Chapter 8 Descriptive statistics

8.1 Introduction

Descriptive statistics is the branch of statistics that deals with summarizing and organizing data in a meaningful way. It provides simple summaries about the sample and the measures, enabling researchers to present the data in an understandable and interpretable manner.

Key objectives of descriptive statistics include:
- Summarization: Reduce complex datasets to simpler summaries.
- Visualization: Present data in an easily interpretable graphical format.
- Comparison: Enable a straightforward comparison between datasets or groups.
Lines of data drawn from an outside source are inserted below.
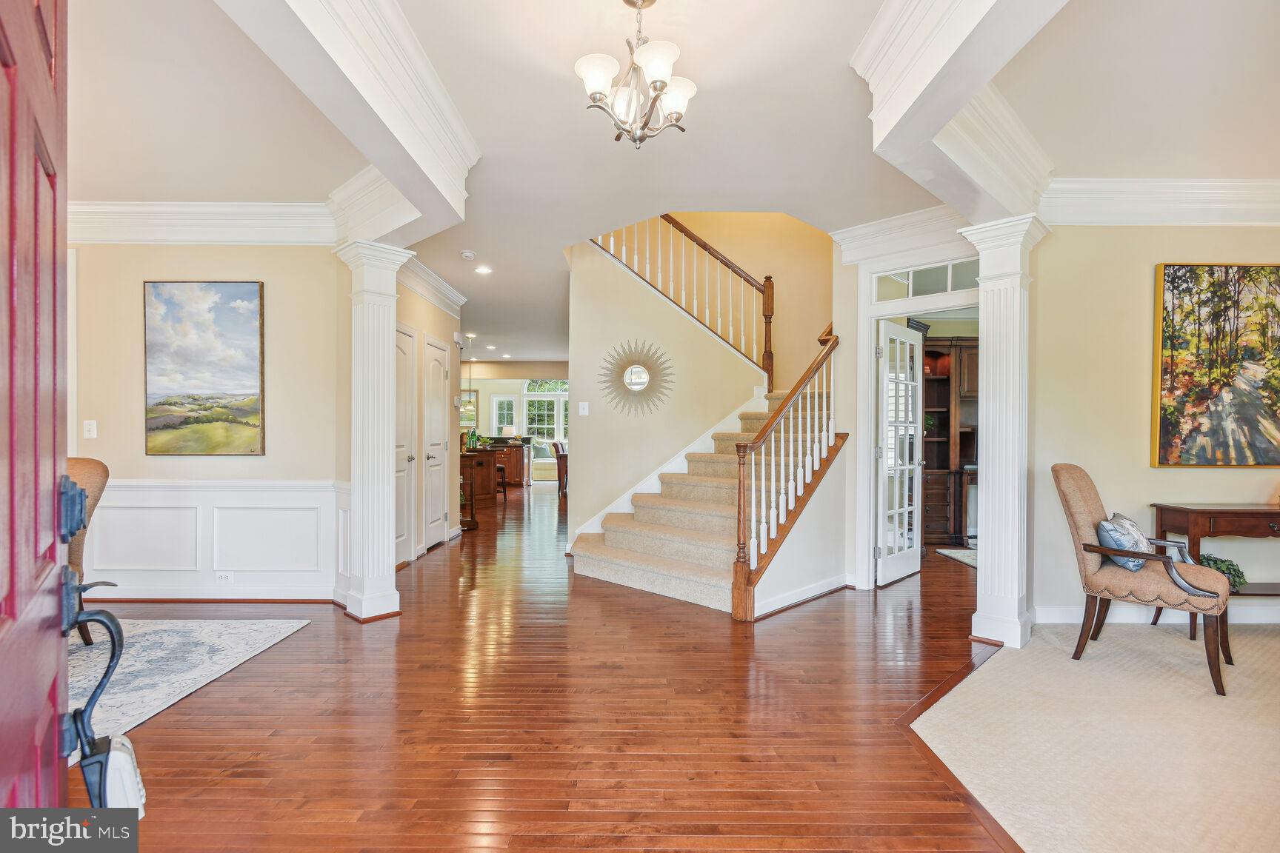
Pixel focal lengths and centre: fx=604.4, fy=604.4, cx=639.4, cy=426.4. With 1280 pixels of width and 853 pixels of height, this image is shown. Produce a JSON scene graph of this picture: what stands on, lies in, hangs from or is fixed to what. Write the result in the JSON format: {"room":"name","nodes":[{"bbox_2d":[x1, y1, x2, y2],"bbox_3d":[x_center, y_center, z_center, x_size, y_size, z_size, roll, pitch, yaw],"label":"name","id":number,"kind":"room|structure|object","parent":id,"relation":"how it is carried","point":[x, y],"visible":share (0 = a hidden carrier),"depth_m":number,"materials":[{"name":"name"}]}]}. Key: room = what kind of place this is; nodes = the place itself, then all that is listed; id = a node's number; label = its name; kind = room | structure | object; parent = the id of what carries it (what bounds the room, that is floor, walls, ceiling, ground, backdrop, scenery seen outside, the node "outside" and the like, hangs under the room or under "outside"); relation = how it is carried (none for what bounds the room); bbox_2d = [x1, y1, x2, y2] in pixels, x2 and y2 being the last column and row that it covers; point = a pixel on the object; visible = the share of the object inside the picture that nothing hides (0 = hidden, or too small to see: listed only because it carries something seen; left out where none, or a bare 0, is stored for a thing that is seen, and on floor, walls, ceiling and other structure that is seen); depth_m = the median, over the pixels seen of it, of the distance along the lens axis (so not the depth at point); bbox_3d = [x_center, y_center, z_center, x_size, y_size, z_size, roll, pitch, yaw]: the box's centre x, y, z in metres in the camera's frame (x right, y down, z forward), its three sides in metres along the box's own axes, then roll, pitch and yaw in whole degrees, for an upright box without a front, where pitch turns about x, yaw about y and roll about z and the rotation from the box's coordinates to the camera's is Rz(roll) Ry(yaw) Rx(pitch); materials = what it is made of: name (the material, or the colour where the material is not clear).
{"room":"entryway","nodes":[
{"label":"entryway","id":0,"kind":"room"},
{"bbox_2d":[67,239,349,607],"bbox_3d":[-3.589,-0.151,4.213,2.919,2.733,0.148,0,0,0],"label":"left wall","id":1,"kind":"structure","parent":0,"point":[238,270],"depth_m":4.22,"materials":[{"name":"beige paint"}]},
{"bbox_2d":[82,420,97,438],"bbox_3d":[-3.666,0.018,4.022,0.073,0.118,0.019,0,0,0],"label":"light switch","id":2,"kind":"object","parent":1,"relation":"attached to","point":[91,429],"visible":0.98,"depth_m":4.02,"materials":[{"name":"white plastic"}]},
{"bbox_2d":[142,280,265,455],"bbox_3d":[-3.074,-0.408,4.266,0.773,1.201,0.041,0,0,0],"label":"landscape painting","id":3,"kind":"object","parent":1,"relation":"attached to","point":[251,321],"visible":0.98,"depth_m":4.25},
{"bbox_2d":[71,198,337,244],"bbox_3d":[-3.376,-1.377,4.005,2.635,0.247,0.440,0,0,0],"label":"crown molding","id":4,"kind":"structure","parent":1,"relation":"attached to","point":[241,212],"depth_m":4.09,"materials":[{"name":"white paint"}]},
{"bbox_2d":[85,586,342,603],"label":"baseboard","id":5,"kind":"structure","parent":1,"relation":"attached to","point":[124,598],"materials":[{"name":"wood"}]},
{"bbox_2d":[83,479,347,601],"bbox_3d":[-3.289,0.805,4.126,2.536,0.831,0.616,0,0,0],"label":"wainscoting","id":6,"kind":"structure","parent":1,"relation":"attached to","point":[241,491],"depth_m":4.26,"materials":[{"name":"white paint"}]},
{"bbox_2d":[214,571,233,584],"bbox_3d":[-2.851,1.036,4.137,0.120,0.073,0.018,0,0,0],"label":"wall socket","id":7,"kind":"object","parent":6,"relation":"attached to","point":[224,578],"visible":0.98,"depth_m":4.13,"materials":[{"name":"white plastic"}]},
{"bbox_2d":[396,266,462,561],"bbox_3d":[-2.175,-0.169,5.974,0.138,2.788,2.590,0,0,0],"label":"hallway wall","id":8,"kind":"structure","parent":0,"point":[424,304],"depth_m":6.19,"materials":[{"name":"beige paint"}]},
{"bbox_2d":[394,323,417,563],"bbox_3d":[-2.107,0.197,5.276,0.087,2.047,0.786,0,0,0],"label":"closet door","id":9,"kind":"structure","parent":8,"relation":"in","point":[409,339],"depth_m":5.47,"materials":[{"name":"white paint"}]},
{"bbox_2d":[397,254,465,315],"bbox_3d":[-2.099,-1.413,5.690,0.254,0.190,2.639,0,0,0],"label":"crown molding","id":10,"kind":"structure","parent":8,"relation":"attached to","point":[419,290],"depth_m":6.04,"materials":[{"name":"white paint"}]},
{"bbox_2d":[422,337,450,549],"bbox_3d":[-2.075,0.184,6.260,0.090,2.067,0.725,0,0,0],"label":"hallway door","id":11,"kind":"structure","parent":8,"relation":"in","point":[439,513],"depth_m":6.23,"materials":[{"name":"white paint"}]},
{"bbox_2d":[457,361,569,483],"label":"far wall","id":12,"kind":"structure","parent":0,"point":[492,384],"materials":[{"name":"paint"}]},
{"bbox_2d":[459,388,479,427],"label":"framed picture","id":13,"kind":"object","parent":12,"relation":"attached to","point":[474,407],"visible":0.58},
{"bbox_2d":[491,393,517,435],"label":"window","id":14,"kind":"structure","parent":12,"relation":"in","point":[510,399],"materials":[{"name":"white glass"}]},
{"bbox_2d":[522,378,568,445],"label":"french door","id":15,"kind":"structure","parent":12,"relation":"in","point":[562,431],"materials":[{"name":"white glass"}]},
{"bbox_2d":[64,478,1018,852],"bbox_3d":[-0.638,1.260,5.953,10.035,0.101,15.106,0,0,0],"label":"hardwood floor","id":16,"kind":"structure","parent":0,"point":[835,608],"depth_m":2.51,"materials":[{"name":"brown wood"}]},
{"bbox_2d":[0,0,75,824],"bbox_3d":[-0.719,0.177,0.684,0.127,2.097,0.957,0,0,-40],"label":"front door","id":17,"kind":"structure","parent":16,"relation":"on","point":[11,369],"depth_m":0.82,"materials":[{"name":"red wood"}]},
{"bbox_2d":[60,573,140,815],"bbox_3d":[-0.895,0.455,1.002,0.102,0.435,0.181,0,0,-40],"label":"door handle","id":18,"kind":"object","parent":17,"relation":"attached to","point":[113,640],"visible":0.88,"depth_m":0.97,"materials":[{"name":"black metal"}]},
{"bbox_2d":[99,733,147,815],"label":"lockbox","id":19,"kind":"object","parent":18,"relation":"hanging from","point":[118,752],"visible":0.55,"depth_m":1.06,"materials":[{"name":"white"}]},
{"bbox_2d":[68,617,311,758],"bbox_3d":[-3.186,1.227,2.591,2.560,0.013,2.544,0,0,0],"label":"area rug","id":20,"kind":"object","parent":16,"relation":"on","point":[189,630],"visible":0.67,"depth_m":3.10,"materials":[{"name":"carpet"}]},
{"bbox_2d":[66,454,108,646],"bbox_3d":[-3.158,0.681,3.041,0.728,1.035,0.742,0,0,0],"label":"upholstered chair","id":21,"kind":"object","parent":20,"relation":"on","point":[98,476],"visible":0.37,"depth_m":3.22,"materials":[{"name":"brown fabric"}]},
{"bbox_2d":[336,240,408,622],"bbox_3d":[-1.739,0.036,3.980,0.404,2.405,0.403,0,0,0],"label":"left column","id":22,"kind":"structure","parent":16,"relation":"on","point":[392,314],"depth_m":3.90,"materials":[{"name":"white paint"}]},
{"bbox_2d":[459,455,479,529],"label":"cabinet","id":23,"kind":"object","parent":16,"relation":"on","point":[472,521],"visible":0.59,"depth_m":7.21,"materials":[{"name":"brown wood"}]},
{"bbox_2d":[463,437,528,492],"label":"kitchen island","id":24,"kind":"object","parent":16,"relation":"on","point":[519,449],"visible":0.48,"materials":[{"name":"brown wood"}]},
{"bbox_2d":[464,430,486,450],"bbox_3d":[-2.399,0.192,8.843,0.338,0.263,0.330,0,0,0],"label":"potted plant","id":25,"kind":"object","parent":24,"relation":"on","point":[472,438],"visible":0.83,"depth_m":8.81,"materials":[{"name":"green plant"}]},
{"bbox_2d":[502,423,517,438],"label":"table lamp","id":26,"kind":"object","parent":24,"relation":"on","point":[507,431],"visible":0.88,"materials":[{"name":"white fabric"}]},
{"bbox_2d":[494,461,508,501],"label":"bar stool","id":27,"kind":"object","parent":16,"relation":"on","point":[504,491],"visible":0.38,"depth_m":9.65,"materials":[{"name":"brown wood"}]},
{"bbox_2d":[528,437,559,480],"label":"sofa","id":28,"kind":"object","parent":16,"relation":"on","point":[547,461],"visible":0.45,"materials":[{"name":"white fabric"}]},
{"bbox_2d":[550,440,568,498],"bbox_3d":[-1.235,0.741,10.467,0.476,0.935,0.468,0,0,0],"label":"dining chair","id":29,"kind":"object","parent":16,"relation":"on","point":[559,456],"visible":0.51,"depth_m":10.27,"materials":[{"name":"brown wood"}]},
{"bbox_2d":[566,373,835,615],"bbox_3d":[0.695,-0.137,5.311,2.682,2.746,2.816,0,0,0],"label":"staircase","id":30,"kind":"structure","parent":16,"relation":"on","point":[644,561],"depth_m":4.98,"materials":[{"name":"beige carpet"}]},
{"bbox_2d":[591,214,774,383],"bbox_3d":[0.362,-1.651,6.149,1.577,2.962,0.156,0,0,0],"label":"upper stair railing","id":31,"kind":"object","parent":30,"relation":"on","point":[692,237],"visible":0.75,"depth_m":6.13,"materials":[{"name":"brown wood"}]},
{"bbox_2d":[731,332,841,621],"bbox_3d":[1.104,0.129,4.483,0.379,2.313,0.939,0,0,0],"label":"stair railing","id":32,"kind":"object","parent":30,"relation":"on","point":[742,473],"visible":0.95,"depth_m":4.31,"materials":[{"name":"brown wood"}]},
{"bbox_2d":[754,573,849,616],"bbox_3d":[1.148,1.190,4.263,0.482,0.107,0.458,0,0,0],"label":"baseboard","id":33,"kind":"structure","parent":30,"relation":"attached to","point":[822,588],"depth_m":4.23,"materials":[{"name":"white paint"}]},
{"bbox_2d":[920,334,979,544],"bbox_3d":[3.466,0.135,6.529,1.467,2.178,0.535,0,0,0],"label":"wooden hutch","id":34,"kind":"object","parent":16,"relation":"on","point":[945,381],"visible":0.37,"depth_m":6.44,"materials":[{"name":"brown wood"}]},
{"bbox_2d":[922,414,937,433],"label":"plant","id":35,"kind":"object","parent":34,"relation":"in","point":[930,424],"visible":0.56,"depth_m":6.43,"materials":[{"name":"green plant"}]},
{"bbox_2d":[935,546,978,567],"bbox_3d":[3.364,1.232,5.584,0.912,0.011,0.892,0,0,0],"label":"rug","id":36,"kind":"object","parent":16,"relation":"on","point":[963,558],"visible":0.24,"depth_m":5.75,"materials":[{"name":"carpet"}]},
{"bbox_2d":[958,216,1043,648],"bbox_3d":[2.097,0.049,3.497,0.378,2.392,0.381,0,0,0],"label":"right column","id":37,"kind":"structure","parent":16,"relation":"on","point":[985,506],"depth_m":3.42,"materials":[{"name":"white paint"}]},
{"bbox_2d":[563,235,767,543],"bbox_3d":[0.232,-0.560,5.910,1.638,3.614,0.249,0,0,0],"label":"stair wall","id":38,"kind":"structure","parent":0,"point":[592,416],"depth_m":5.86,"materials":[{"name":"beige paint"}]},
{"bbox_2d":[577,401,589,415],"bbox_3d":[-0.531,-0.166,5.687,0.086,0.128,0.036,0,0,0],"label":"light switch","id":39,"kind":"object","parent":38,"relation":"attached to","point":[584,411],"visible":0.97,"depth_m":5.68,"materials":[{"name":"white plastic"}]},
{"bbox_2d":[597,339,675,416],"bbox_3d":[-0.050,-0.455,5.711,0.778,0.752,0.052,0,0,0],"label":"sunburst mirror","id":40,"kind":"object","parent":38,"relation":"attached to","point":[637,384],"visible":1,"depth_m":5.71,"materials":[{"name":"mirror"}]},
{"bbox_2d":[71,0,1279,370],"bbox_3d":[-0.133,-1.628,5.658,11.438,0.243,12.781,0,0,0],"label":"ceiling","id":41,"kind":"structure","parent":0,"point":[710,85],"depth_m":2.96,"materials":[{"name":"white paint"}]},
{"bbox_2d":[217,0,477,241],"bbox_3d":[-1.103,-1.332,2.280,0.447,0.369,3.237,0,0,0],"label":"ceiling beam","id":42,"kind":"structure","parent":41,"relation":"attached to","point":[387,120],"depth_m":2.34,"materials":[{"name":"white paint"}]},
{"bbox_2d":[459,249,476,259],"bbox_3d":[-1.474,-1.472,5.183,0.131,0.042,0.131,0,0,0],"label":"smoke detector","id":43,"kind":"object","parent":41,"relation":"attached to","point":[467,255],"visible":0.99,"depth_m":5.15,"materials":[{"name":"white plastic"}]},
{"bbox_2d":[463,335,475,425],"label":"pendant light","id":44,"kind":"object","parent":41,"relation":"hanging from","point":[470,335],"visible":0.94,"depth_m":9.58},
{"bbox_2d":[474,265,491,274],"bbox_3d":[-1.495,-1.493,5.761,0.173,0.018,0.175,0,1,-31],"label":"recessed light","id":45,"kind":"object","parent":41,"relation":"in","point":[481,270],"visible":0.98,"depth_m":5.74,"materials":[{"name":"white"}]},
{"bbox_2d":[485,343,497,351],"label":"recessed light","id":46,"kind":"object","parent":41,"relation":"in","point":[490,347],"visible":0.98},
{"bbox_2d":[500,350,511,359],"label":"recessed light","id":47,"kind":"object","parent":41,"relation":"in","point":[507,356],"visible":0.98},
{"bbox_2d":[574,0,699,150],"bbox_3d":[-0.013,-1.302,2.253,0.455,0.531,0.454,0,0,-41],"label":"chandelier","id":48,"kind":"object","parent":41,"relation":"hanging from","point":[599,70],"visible":0.99,"depth_m":2.21,"materials":[{"name":"metal"}]},
{"bbox_2d":[851,0,1063,221],"bbox_3d":[1.241,-1.305,2.253,0.857,0.383,2.265,0,0,0],"label":"ceiling beam","id":49,"kind":"structure","parent":41,"relation":"attached to","point":[892,120],"depth_m":2.29,"materials":[{"name":"white paint"}]},
{"bbox_2d":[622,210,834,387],"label":"stairwell wall","id":50,"kind":"structure","parent":0,"point":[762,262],"depth_m":6.91,"materials":[{"name":"beige paint"}]},
{"bbox_2d":[831,222,979,592],"bbox_3d":[2.092,-0.138,4.473,0.505,2.745,0.504,0,0,0],"label":"door wall","id":51,"kind":"structure","parent":0,"point":[852,299],"depth_m":4.63,"materials":[{"name":"white paint"}]},
{"bbox_2d":[875,320,924,584],"bbox_3d":[2.143,0.210,4.950,0.155,2.012,0.696,0,0,44],"label":"french door","id":52,"kind":"structure","parent":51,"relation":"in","point":[910,561],"depth_m":4.90,"materials":[{"name":"white glass"}]},
{"bbox_2d":[833,203,974,265],"bbox_3d":[2.004,-1.377,4.279,0.824,0.246,0.747,0,0,0],"label":"crown molding","id":53,"kind":"structure","parent":51,"relation":"attached to","point":[855,230],"depth_m":4.36,"materials":[{"name":"white paint"}]},
{"bbox_2d":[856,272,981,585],"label":"door frame","id":54,"kind":"structure","parent":51,"relation":"attached to","point":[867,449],"depth_m":4.59,"materials":[{"name":"white paint"}]},
{"bbox_2d":[872,256,981,301],"bbox_3d":[2.147,-1.061,4.383,0.447,0.252,0.144,0,0,0],"label":"transom window","id":55,"kind":"structure","parent":51,"relation":"in","point":[952,287],"depth_m":4.41,"materials":[{"name":"glass"}]},
{"bbox_2d":[908,615,1279,852],"bbox_3d":[3.038,1.279,1.948,4.549,0.066,4.617,0,0,0],"label":"carpet floor","id":56,"kind":"structure","parent":0,"point":[1273,647],"depth_m":2.37,"materials":[{"name":"beige carpet"}]},
{"bbox_2d":[1051,462,1234,697],"bbox_3d":[2.600,0.724,3.167,0.709,1.025,0.606,0,0,43],"label":"armchair","id":57,"kind":"object","parent":56,"relation":"on","point":[1081,526],"visible":0.95,"depth_m":3.06,"materials":[{"name":"brown fabric"}]},
{"bbox_2d":[1096,513,1152,571],"bbox_3d":[2.609,0.619,3.246,0.206,0.253,0.405,0,0,44],"label":"throw pillow","id":58,"kind":"object","parent":57,"relation":"on","point":[1118,535],"visible":0.78,"depth_m":3.15,"materials":[{"name":"blue fabric"}]},
{"bbox_2d":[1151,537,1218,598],"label":"armrest","id":59,"kind":"object","parent":57,"relation":"on","point":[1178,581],"visible":0.68,"depth_m":2.95,"materials":[{"name":"brown wood"}]},
{"bbox_2d":[1149,502,1279,602],"bbox_3d":[3.693,0.851,3.520,1.182,0.768,0.386,0,0,0],"label":"console table","id":60,"kind":"object","parent":56,"relation":"on","point":[1235,513],"visible":0.76,"depth_m":3.43,"materials":[{"name":"brown wood"}]},
{"bbox_2d":[1197,551,1248,591],"bbox_3d":[3.468,0.866,3.639,0.293,0.217,0.287,0,0,0],"label":"potted plant","id":61,"kind":"object","parent":60,"relation":"on","point":[1218,568],"visible":0.48,"depth_m":3.59,"materials":[{"name":"green plant"}]},
{"bbox_2d":[1026,220,1279,630],"bbox_3d":[3.726,-0.143,3.758,2.706,2.768,0.153,0,0,0],"label":"right wall","id":62,"kind":"structure","parent":0,"point":[1186,476],"depth_m":3.76,"materials":[{"name":"beige paint"}]},
{"bbox_2d":[1032,603,1279,624],"bbox_3d":[3.770,1.183,3.781,2.436,0.106,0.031,0,0,0],"label":"baseboard","id":63,"kind":"structure","parent":62,"relation":"attached to","point":[1261,618],"depth_m":3.80,"materials":[{"name":"white paint"}]},
{"bbox_2d":[1043,177,1279,224],"bbox_3d":[3.617,-1.368,3.565,2.728,0.230,0.364,0,0,0],"label":"crown molding","id":64,"kind":"structure","parent":62,"relation":"attached to","point":[1153,187],"depth_m":3.66,"materials":[{"name":"white paint"}]},
{"bbox_2d":[1151,262,1279,467],"bbox_3d":[3.671,-0.374,3.718,0.948,1.249,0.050,0,0,0],"label":"painting","id":65,"kind":"object","parent":62,"relation":"attached to","point":[1168,427],"visible":0.99,"depth_m":3.71}
]}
The primary tools used in descriptive statistics are measures of central tendency (mean, median, and mode), measures of variability (range, variance, and standard deviation), and data visualization techniques (histograms, box plots, scatter plots).

In this chapter, we will explore descriptive statistics using R, a powerful open-source statistical programming language.

8.2 Measures of Central Tendency

The central tendency of a dataset provides insight into the typical or average value.

Mean: The arithmetic average of a dataset.
Median: The middle value when data is ordered.
Mode: The most frequently occurring value.

8.2.1 Example in R:

# Sample data
data <- c(7, 8, 10, 15, 10, 20, 25)

# Calculate mean, median, and mode
mean_value <- mean(data)       # Mean
median_value <- median(data)   # Median

# Mode function
get_mode <- function(x) {
  unique_values <- unique(x)
  unique_values[which.max(tabulate(match(x, unique_values)))]
}

mode_value <- get_mode(data)   # Mode

# Print results
cat("Mean:", mean_value, "\n")

## Mean: 13.57143

cat("Median:", median_value, "\n")

## Median: 10

cat("Mode:", mode_value, "\n")

## Mode: 10

8.3 Measures of Variability

Variability measures describe the spread or dispersion of data.

Range: Difference between the maximum and minimum values.
Variance: Average squared deviation from the mean.
Standard Deviation: Square root of variance, indicating average deviation from the mean.

8.3.1 Example in R:

# Calculate range, variance, and standard deviation
range_value <- range(data)
variance_value <- var(data)
sd_value <- sd(data)

# Print results
cat("Range: ", range_value[1], "to", range_value[2], "\n")

## Range:  7 to 25

cat("Variance:", variance_value, "\n")

## Variance: 45.61905

cat("Standard Deviation:", sd_value, "\n")

## Standard Deviation: 6.754187

8.3.1.1 Data Visualization

Data visualization provides an intuitive way to understand data distributions and patterns.

Histogram: Shows the frequency distribution.
Boxplot: Highlights data spread and potential outliers.
Scatter Plot: Displays relationships between two variables.

8.3.2 Example in R:

# Histogram
hist(data, main = "Histogram of Data", xlab = "Values", col = "lightblue", border = "black")

# Boxplot
boxplot(data, main = "Boxplot of Data", ylab = "Values", col = "lightgreen")

# Scatter Plot
set.seed(123) # For reproducibility
data2 <- data + rnorm(length(data), 0, 2) # Simulated second variable
plot(data, data2, main = "Scatter Plot of Data", xlab = "Variable 1", ylab = "Variable 2", col = "blue", pch = 19)

Each plot provides a unique perspective:
- The histogram shows frequency distribution.
- The boxplot reveals quartiles and outliers.
- The scatter plot shows relationships between variables.

8.4 Summary

This chapter provides an overview of descriptive statistics with practical examples in R. By combining numerical summaries with visualizations, we can better understand data and make informed decisions.